Department of Clinical, Neuro and Developmental Psychology, Amsterdam Public Health research institute, Vrije Universiteit Amsterdam, Amsterdam, the Netherlands.
Department of Psychology, Pennsylvania State University, Pennsylvania, USA.
Epidemiol Psychiatr Sci. 2021 Dec 2;30:e78. doi: 10.1017/S2045796021000664.
One of the most used methods to examine sources of heterogeneity in meta-analyses is the so-called 'subgroup analysis'. In a subgroup analysis, the included studies are divided into two or more subgroups, and it is tested whether the pooled effect sizes found in these subgroups differ significantly from each other. Subgroup analyses can be considered as a core component of most published meta-analyses. One important problem of subgroup analyses is the lack of statistical power to find significant differences between subgroups. In this paper, we explore the power problems of subgroup analyses in more detail, using 'metapower', a recently developed statistical package in R to examine power in meta-analyses, including subgroup analyses. We show that subgroup analyses require many more included studies in a meta-analysis than are needed for the main analyses. We work out an example of an 'average' meta-analysis, in which a subgroup analysis requires 3-4 times the number of studies that are needed for the main analysis to have sufficient power. This number of studies increases exponentially with decreasing effect sizes and when the studies are not evenly divided over the subgroups. Higher heterogeneity also requires increasing numbers of studies. We conclude that subgroup analyses remain an important method to examine potential sources of heterogeneity in meta-analyses, but that meta-analysts should keep in mind that power is very low for most subgroup analyses. As in any statistical evaluation, researchers should not rely on a test and p-value to interpret results, but should compare the confidence intervals and interpret results carefully.

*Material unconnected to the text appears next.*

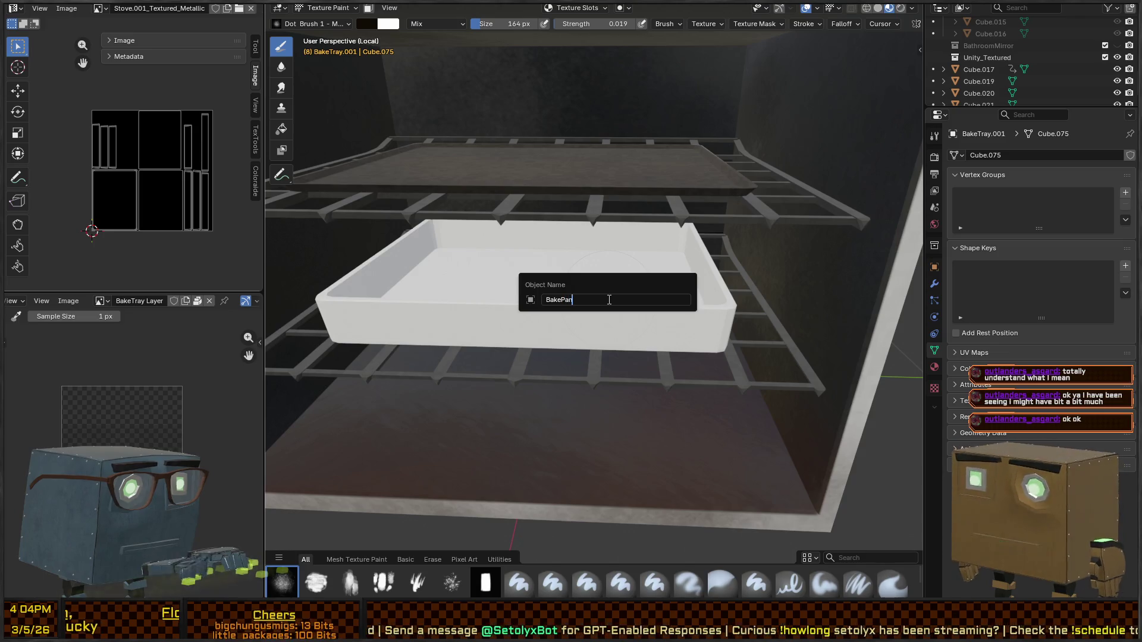
key(Return)
key(F2)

一种最常用于元分析中检验异质性来源的方法是所谓的“亚组分析”。在亚组分析中,纳入的研究被分为两个或更多的亚组,并检验这些亚组中发现的汇总效应大小是否存在显著差异。亚组分析可以被认为是大多数已发表的元分析的核心组成部分。亚组分析的一个重要问题是缺乏统计能力来发现亚组之间的显著差异。在本文中,我们使用 R 中最近开发的统计软件包“metapower”更详细地探讨了亚组分析的功效问题,以检查包括亚组分析在内的元分析中的功效。我们表明,亚组分析在元分析中需要比主要分析多得多的纳入研究。我们制定了一个“平均”元分析的例子,其中亚组分析需要主要分析所需研究数量的 3-4 倍才有足够的功效。当研究在亚组之间不均匀分布时,这个研究数量会随着效应大小的减小呈指数级增加。更高的异质性也需要更多的研究。我们得出结论,亚组分析仍然是检验元分析中潜在异质性来源的重要方法,但元分析人员应牢记,大多数亚组分析的功效非常低。与任何统计评估一样,研究人员不应仅依赖检验和 p 值来解释结果,而应仔细比较置信区间并谨慎解释结果。